Import certificates from a ZTPKI certificate authority

Use this procedure to import certificates issued by a Zero Touch PKI (ZTPKI) certificate authority into TLS Protect Cloud. This task helps you discover and onboard certificates issued by a specific ZTPKI policy for centralized inventory and management.

IMPORTANT!

You cannot use existing ZTPKI certificate authorities you'd created before the certificate import feature was introduced. This is because the ZTPKI CA creation wizard did not include the Import step. So if you want to import certificates from your ZTPKI CA, follow this procedure to create a new CA.

Before you begin

  • ZTPKI account: If you don't already have an account, you'll need to set that up first. Contact your ZTPKI administrator to establish an account with the proper account role that you can use to create a new ZTPKI certificate authority.
    • You must have the ZTPKI CA URL, API Key ID, and API Key.
    • Determine which ZTPKI policy you want to use for importing certificates; you'll need to select one or more of these during this procedure.
    • Make sure you understand the size and scope of the certificates under each policy, especially if importing a large volume.
  • Permissions on TLS Protect Cloud: You must have administrative access (Platform Administrator, PKI Administrator, or System Administrator roles).

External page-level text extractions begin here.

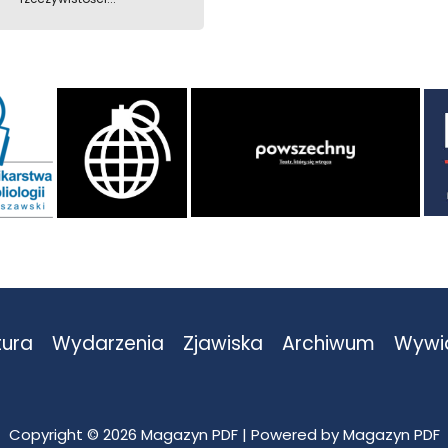
tura
Wydarzenia
Zjawiska
Archiwum
Wywi
Copyright © 2026 Magazyn PDF | Powered by Magazyn PDF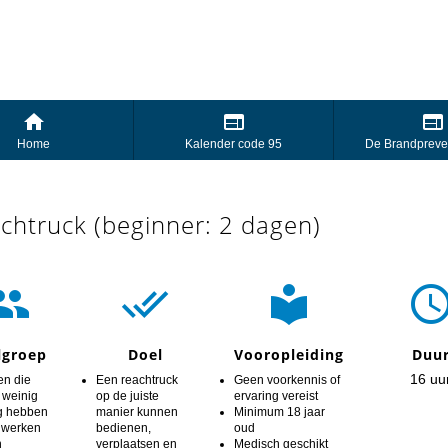
Home
Kalender code 95
De Brandpreve
chtruck (beginner: 2 dagen)



lgroep
Doel
Vooropleiding
Duu
16 uu
en die
Een reachtruck
Geen voorkennis of
 weinig
op de juiste
ervaring vereist
g hebben
manier kunnen
Minimum 18 jaar
 werken
bedienen,
oud
n
verplaatsen en
Medisch geschikt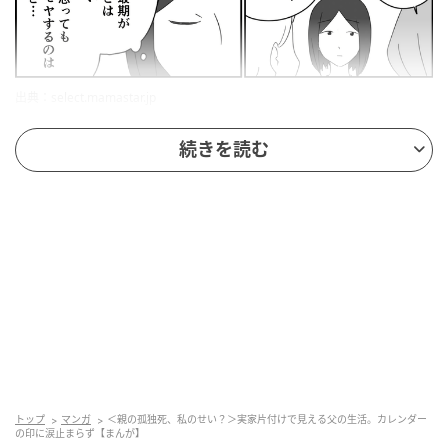
出典：select.mamastar.jp
続きを読む
同僚たちと話すうちに、父が実家で1人で亡くなったと
いう事実については、そこまで気に病む必要はないの
かもしれない、と思えるようになりました。好きな自
宅で最期を迎えられたし、父自身が1人で気ままに暮ら
すことを望んでいたと考えれば、死を悼むことはあっ
てもそれが悪いのだと思う必要はないのかもしれませ
ん。
トップ
マンガ
＜親の孤独死、私のせい？＞実家片付けで見える父の生活。カレンダー
の印に涙止まらず【まんが】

To import certificates from a ZTPKI CA

  1. Sign in to Venafi Control Plane.
  2. Click Integrations > Certificate Authorities.
  3. Click New > Venafi Zero Touch PKI.
  4. Enter a Name that this CA should be called in TLS Protect Cloud.
  5. In the Server URL field, select the URL for the ZTPKI service where your private PKI is hosted.

  6. Enter the API key ID and API key generated from one of the users in your ZTPKI account.

    Note

    This user must have the proper role with permissions to the certificate policies that will be used when creating certificate issuing templates. Contact your Zero Touch PKI administrator if you do not have a user account with the correct permissions.

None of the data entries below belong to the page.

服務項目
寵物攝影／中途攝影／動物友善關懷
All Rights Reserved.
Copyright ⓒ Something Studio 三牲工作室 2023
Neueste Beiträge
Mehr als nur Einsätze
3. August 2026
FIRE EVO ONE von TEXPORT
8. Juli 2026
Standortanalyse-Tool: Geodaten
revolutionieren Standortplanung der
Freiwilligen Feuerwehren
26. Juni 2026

  7. Click Test Connection.

  8. On Step 2 (Import) of the wizard, do the following:

    1. (Optional) Choose ZTPKI policies (Product Options) to import certificates from, and then click Add.

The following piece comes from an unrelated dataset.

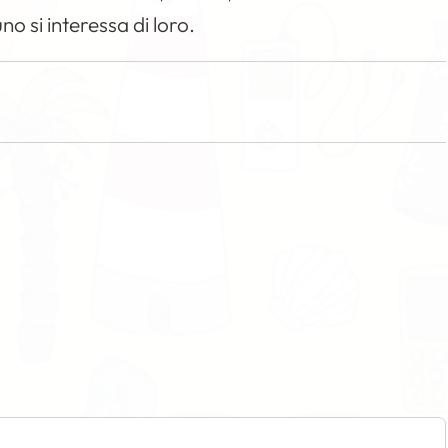
o si interessa di loro.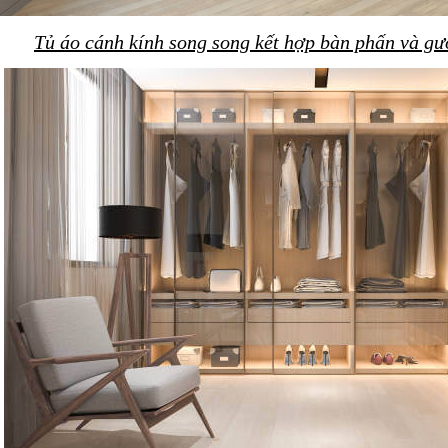
Tủ áo cánh kính song song kết hợp bàn phấn và gư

      Only certificates issued by the policies you select will be imported.

    2. Specify available import options, such as including revoked certificates as part of the import.

    3. If you want this certificate import to run regulary, select Scheduled Import and specify Day, Week, Month, and the time of day you want it to run.

    You can run the import manually after you finish this task.

  9. Click Done.

After completing this process, your TLS Protect Cloud inventory should reflect the imported certificates issued by the selected ZTPKI policy. Verify the results in the Certificate Inventory. Use the filter or search features to confirm that the expected certificates are present.